TEXT EXCERPT Block Start

Stuart Macintyre and his Freo days (a memory not an obituary)

Vale Stuart Macintyre who many will remember through his time living in Fremantle when he taught at Murdoch University 1979-8O.

Credit The Wheeler Centre

It was being in Freo, on the waterfront so to speak, that sparked his interest, then his book, on the WA unionist and activist Paddy Troy.

Stuart wrote that Paddy came to live in Freo in WW1, married in St John’s Church (1935), was an active unionist, then Secretary of the Maritime Union; was a founding member of the WA Trades and Labor Council in 1963 and helped build the WA branch of the Miscellanous Workers Union (1955).

Many will know the Troy family in Freo, particularly Dr John Troy, one of his sons. A pilot boat was apparently named for Paddy, do any FSN readers know more about this?

Many in Freo and WA will remember Stuart as a tutor, lecturer, supervisor, colleague and family friend. My own memories are all of this and include playing soccer with him and his brother Clem (then a Murdoch student) and many others on a Sunday afternoon on the Horrie Long Reserve. Stuart was an excellent athlete and loved his soccer, but he was a bit sharp when this particular team player kicked the ball in the wrong direction, well, more than once actually. Young mother, not much sleep, trying to study, that was the excuse I stick by.

Long and lean in stature, Stuart was a keen marathon runner and even took up running again with his daughter Jess, when his cancer treatments were paused.

In his time in Freo and at Murdoch, he and Geoff Bolton were huge influences on us as history students – we were all possible, prospective labour historians, or at the very least critical thinkers.

He and Martha were always generous hosts at their Freo home even with work and a young family (I still remember an awe-inspiring Beef Wellington cooked by Martha). The stories Stuart and Martha told around the dinner table were enthralling; both history and anthropology speak of ‘other people and ‘other’ places, but in the hands of these skilful story tellers the lives of other people were always brought alongside of us into the here and now. After much raconteur story-telling (Martha is the best), lunches always ended right on time, so the writing and research could continue.

TEXT EXCERPT Block End
SUPPLIED ENTRIES Block Start

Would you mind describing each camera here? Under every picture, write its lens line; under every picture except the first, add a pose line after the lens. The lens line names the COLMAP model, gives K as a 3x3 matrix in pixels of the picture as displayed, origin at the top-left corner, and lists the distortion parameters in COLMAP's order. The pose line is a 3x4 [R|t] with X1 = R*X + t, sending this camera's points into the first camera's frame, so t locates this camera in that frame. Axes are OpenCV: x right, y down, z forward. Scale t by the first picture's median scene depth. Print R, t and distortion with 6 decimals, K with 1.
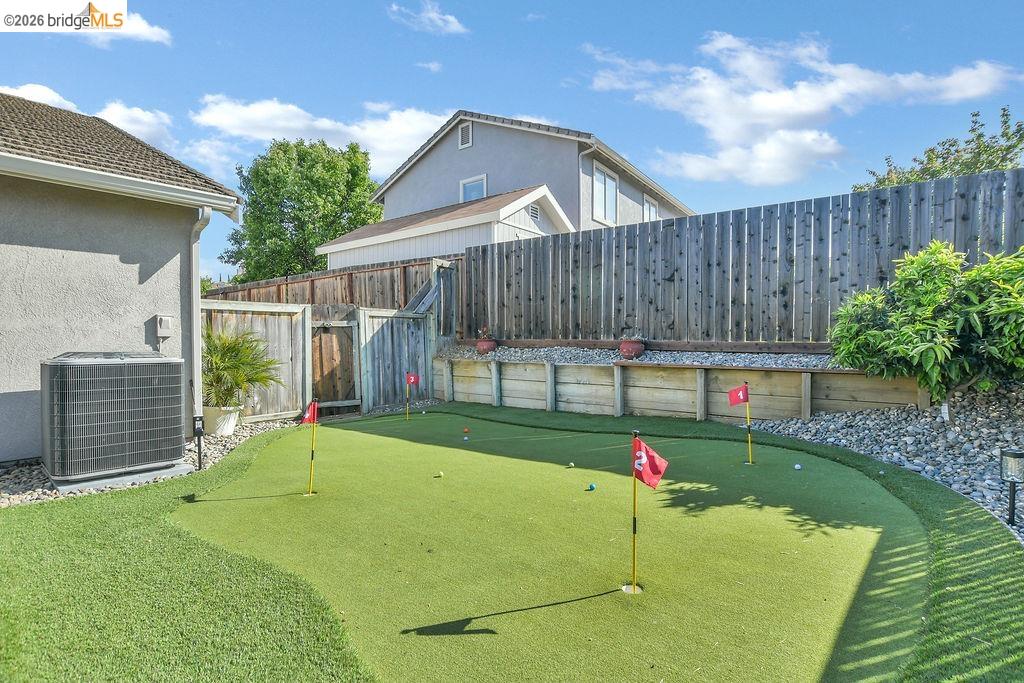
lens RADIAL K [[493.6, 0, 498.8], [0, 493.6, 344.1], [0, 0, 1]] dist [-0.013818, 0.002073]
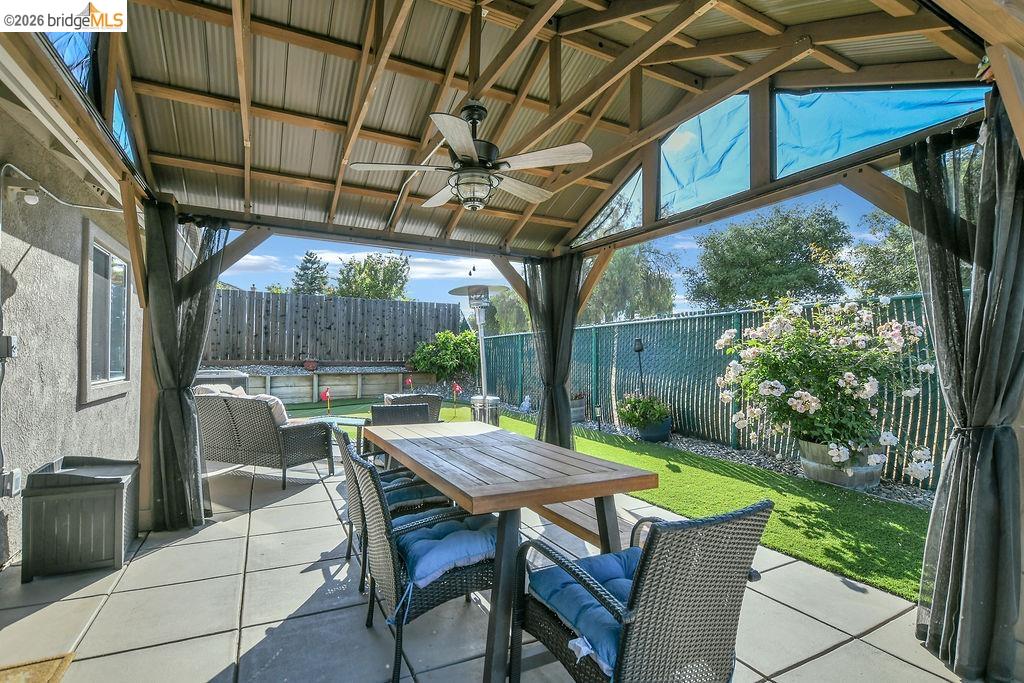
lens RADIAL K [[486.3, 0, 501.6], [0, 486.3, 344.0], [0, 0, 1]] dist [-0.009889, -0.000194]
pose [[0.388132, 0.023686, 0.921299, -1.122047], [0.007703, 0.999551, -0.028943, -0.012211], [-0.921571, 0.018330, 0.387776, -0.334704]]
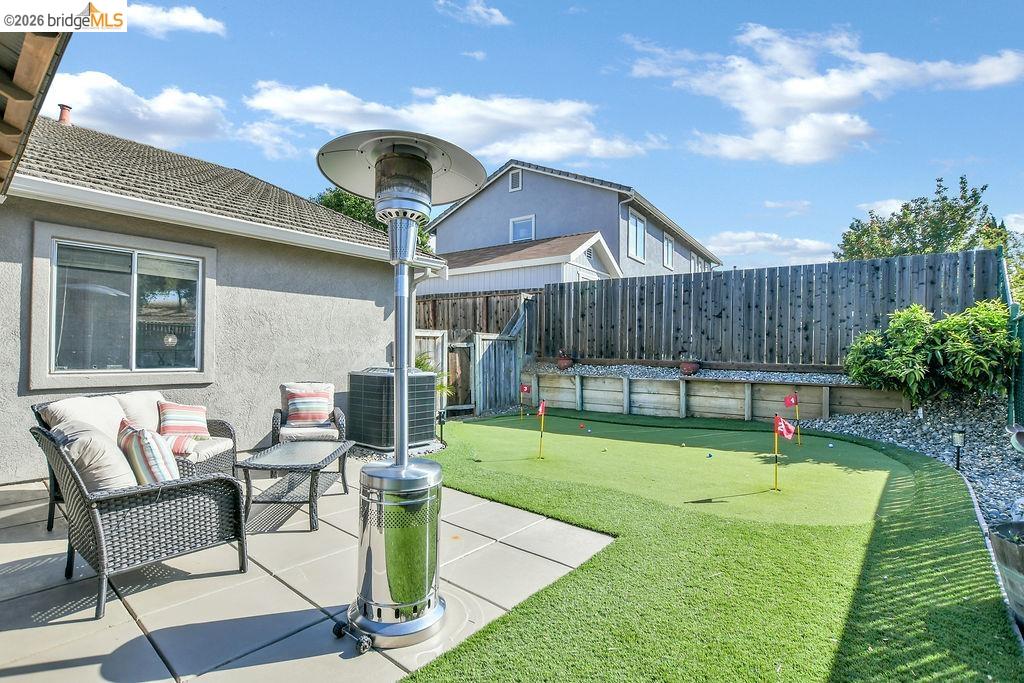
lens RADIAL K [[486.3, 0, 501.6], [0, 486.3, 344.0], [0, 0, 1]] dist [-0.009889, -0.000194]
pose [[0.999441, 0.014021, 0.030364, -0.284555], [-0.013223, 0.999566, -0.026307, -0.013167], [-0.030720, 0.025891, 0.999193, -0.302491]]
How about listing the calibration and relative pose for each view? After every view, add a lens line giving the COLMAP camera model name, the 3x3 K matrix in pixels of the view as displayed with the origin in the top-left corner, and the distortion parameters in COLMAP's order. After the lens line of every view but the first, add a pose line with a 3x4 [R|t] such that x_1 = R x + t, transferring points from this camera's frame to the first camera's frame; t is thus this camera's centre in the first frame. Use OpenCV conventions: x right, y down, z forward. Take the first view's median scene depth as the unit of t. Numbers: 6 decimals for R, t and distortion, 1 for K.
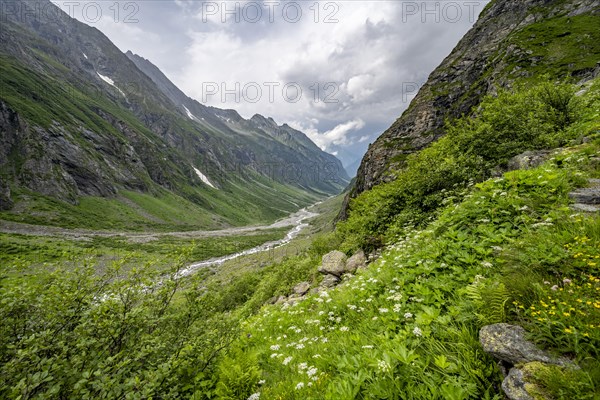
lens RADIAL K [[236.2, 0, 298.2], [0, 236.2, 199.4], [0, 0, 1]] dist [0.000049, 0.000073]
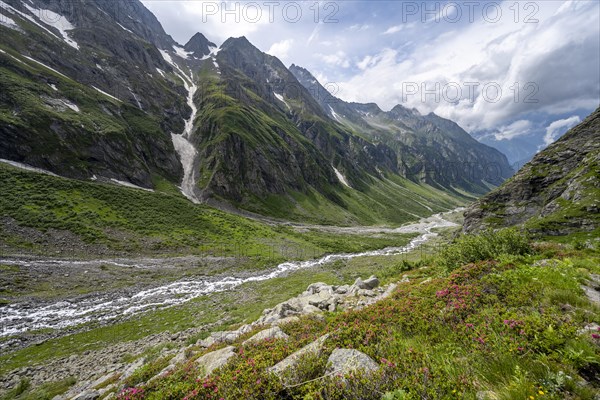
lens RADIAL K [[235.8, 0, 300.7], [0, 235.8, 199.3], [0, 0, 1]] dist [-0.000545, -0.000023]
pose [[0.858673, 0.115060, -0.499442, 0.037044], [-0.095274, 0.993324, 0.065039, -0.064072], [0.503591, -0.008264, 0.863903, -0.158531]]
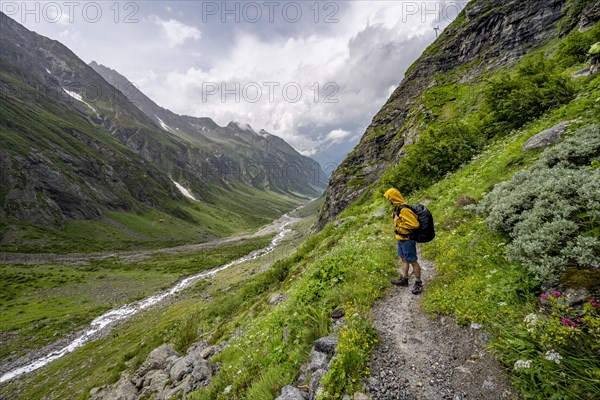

SUPPLIED ENTRIES Block End

* [ACTION ITEM A]: In the piece on Stuart Macintyre, why did the lunches at his and Martha's Fremantle home always end right on time?
* [ACTION ITEM B]: Pick up the piece on Stuart Macintyre after its last sentence and continue it.
The records stand apart from the piece on Stuart Macintyre.

* [ANSWER BOX A]: They ended on time so that the writing and research could continue.

* [ANSWER BOX B]:
Many of us in Freo in WA continued as friends for the next 40 odd years, seeing children grow up and grandchildren arrive. During his time in Freo, Stuart looked after his daughters Jess and Mary by himself for a year while Martha did her Anthropology PhD research in the Trobriand Islands. Believe it or not, some tut-tutted the deal! Stuart would pick up the children after a play date at our Orient Street house and always refuse a dinner invitation – he was never unprepared and had his meals ready to go.

Stuart was such a good role model not only in his values but also in his mentoring and in his work ethic. Even while he was ill he finished off his latest book and was keenly starting another. He was 74 but very active and young in mind and body before his illness. And not at all retired. This all contributes to the shock many of us feel at his passing. I will miss his wry sense of humour, welcoming smile and lack of airs and graces. Many others will write and have already written of his achievements and of his important contribution to Australia and its history. The small time he spent in Freo and the influence he had risks being overlooked, which is why I have penned this piece. He will be hugely missed and all love and sympathy from his friends and colleagues and supporters in Freo go to Martha, Jess and Mary, as well as to Clem.